● What the exercise asks: A word-for-word reproduction of the data below is needed, with no pictures in it.

##### Source information

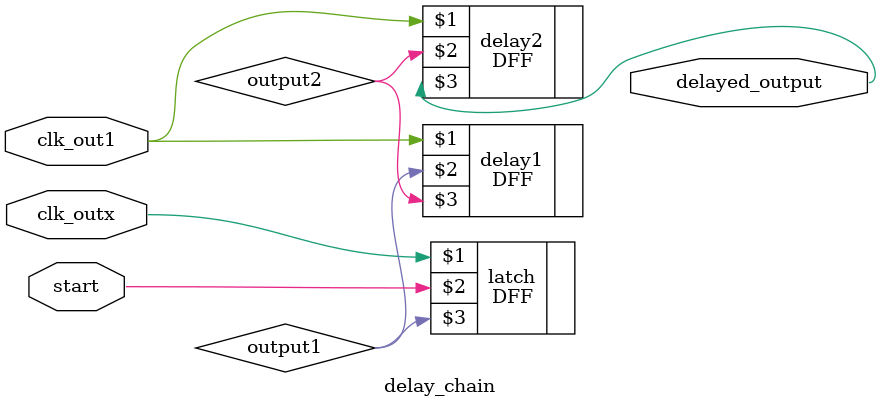
<source format=v>
`timescale 1ns / 1ps

module delay_chain(
    input wire clk_out1,
    input wire clk_outx,
    input wire start,
    output wire delayed_output
    );
    
DFF latch(
    clk_outx,
    start,
    output1
 );
 
DFF delay1(
    clk_out1,
    output1,
    output2
);

DFF delay2(
    clk_out1,
    output2,  
    delayed_output
);
   
endmodule

</source>
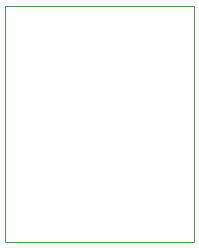
<source format=gm1>
%TF.GenerationSoftware,KiCad,Pcbnew,9.0.0*%
%TF.CreationDate,2025-02-27T18:52:30+00:00*%
%TF.ProjectId,vm_rgb_led_0.1,766d5f72-6762-45f6-9c65-645f302e312e,v0.1*%
%TF.SameCoordinates,PX52f83c0PY47868c0*%
%TF.FileFunction,Profile,NP*%
%FSLAX46Y46*%
G04 Gerber Fmt 4.6, Leading zero omitted, Abs format (unit mm)*
G04 Created by KiCad (PCBNEW 9.0.0) date 2025-02-27 18:52:30*
%MOMM*%
%LPD*%
G01*
G04 APERTURE LIST*
%TA.AperFunction,Profile*%
%ADD10C,0.050000*%
%TD*%
G04 APERTURE END LIST*
D10*
X-8000000Y10000000D02*
X8000000Y10000000D01*
X8000000Y-10000000D01*
X-8000000Y-10000000D01*
X-8000000Y10000000D01*
M02*

</source>
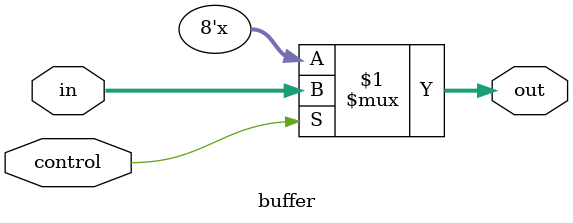
<source format=v>

module buffer #(parameter N = 8) (in, out, control);

    //N is the bitwidth of the buffer

    // I/O declaration
    input [N-1:0] in;
    input control;
    output [N-1:0] out;

    //no internal wiring at the level of abstraction in which this file is written

    //logic: out = in, if control = 1, else out = N'bz
    assign out = control ? in : {N{1'bz}};

endmodule


</source>
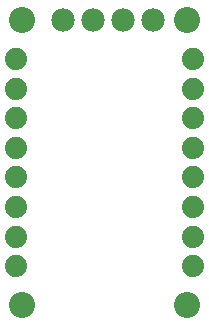
<source format=gbr>
G04 EAGLE Gerber RS-274X export*
G75*
%MOMM*%
%FSLAX34Y34*%
%LPD*%
%INSoldermask Bottom*%
%IPPOS*%
%AMOC8*
5,1,8,0,0,1.08239X$1,22.5*%
G01*
%ADD10C,2.203200*%
%ADD11C,1.879600*%
%ADD12C,1.981200*%


D10*
X-69850Y-120650D03*
X69850Y-120650D03*
X-69850Y120650D03*
X69850Y120650D03*
D11*
X75000Y87500D03*
X75000Y62500D03*
X75000Y37500D03*
X75000Y12500D03*
X75000Y-12500D03*
X75000Y-37500D03*
X75000Y-62500D03*
X75000Y-87500D03*
X-75000Y-87500D03*
X-75000Y-62500D03*
X-75000Y-37500D03*
X-75000Y-12500D03*
X-75000Y12500D03*
X-75000Y37500D03*
X-75000Y62500D03*
X-75000Y87500D03*
D12*
X-35560Y120650D03*
X-10160Y120650D03*
X15240Y120650D03*
X40640Y120650D03*
M02*

</source>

##########

● Response:
<source format=v>
`timescale 1ns / 1ps

module delay_chain(
    input wire clk_out1,
    input wire clk_outx,
    input wire start,
    output wire delayed_output
    );
    
DFF latch(
    clk_outx,
    start,
    output1
 );
 
DFF delay1(
    clk_out1,
    output1,
    output2
);

DFF delay2(
    clk_out1,
    output2,  
    delayed_output
);
   
endmodule

</source>
<source format=gm1>
%TF.GenerationSoftware,KiCad,Pcbnew,9.0.0*%
%TF.CreationDate,2025-02-27T18:52:30+00:00*%
%TF.ProjectId,vm_rgb_led_0.1,766d5f72-6762-45f6-9c65-645f302e312e,v0.1*%
%TF.SameCoordinates,PX52f83c0PY47868c0*%
%TF.FileFunction,Profile,NP*%
%FSLAX46Y46*%
G04 Gerber Fmt 4.6, Leading zero omitted, Abs format (unit mm)*
G04 Created by KiCad (PCBNEW 9.0.0) date 2025-02-27 18:52:30*
%MOMM*%
%LPD*%
G01*
G04 APERTURE LIST*
%TA.AperFunction,Profile*%
%ADD10C,0.050000*%
%TD*%
G04 APERTURE END LIST*
D10*
X-8000000Y10000000D02*
X8000000Y10000000D01*
X8000000Y-10000000D01*
X-8000000Y-10000000D01*
X-8000000Y10000000D01*
M02*

</source>
<source format=v>

module buffer #(parameter N = 8) (in, out, control);

    //N is the bitwidth of the buffer

    // I/O declaration
    input [N-1:0] in;
    input control;
    output [N-1:0] out;

    //no internal wiring at the level of abstraction in which this file is written

    //logic: out = in, if control = 1, else out = N'bz
    assign out = control ? in : {N{1'bz}};

endmodule


</source>
<source format=gbr>
G04 EAGLE Gerber RS-274X export*
G75*
%MOMM*%
%FSLAX34Y34*%
%LPD*%
%INSoldermask Bottom*%
%IPPOS*%
%AMOC8*
5,1,8,0,0,1.08239X$1,22.5*%
G01*
%ADD10C,2.203200*%
%ADD11C,1.879600*%
%ADD12C,1.981200*%


D10*
X-69850Y-120650D03*
X69850Y-120650D03*
X-69850Y120650D03*
X69850Y120650D03*
D11*
X75000Y87500D03*
X75000Y62500D03*
X75000Y37500D03*
X75000Y12500D03*
X75000Y-12500D03*
X75000Y-37500D03*
X75000Y-62500D03*
X75000Y-87500D03*
X-75000Y-87500D03*
X-75000Y-62500D03*
X-75000Y-37500D03*
X-75000Y-12500D03*
X-75000Y12500D03*
X-75000Y37500D03*
X-75000Y62500D03*
X-75000Y87500D03*
D12*
X-35560Y120650D03*
X-10160Y120650D03*
X15240Y120650D03*
X40640Y120650D03*
M02*

</source>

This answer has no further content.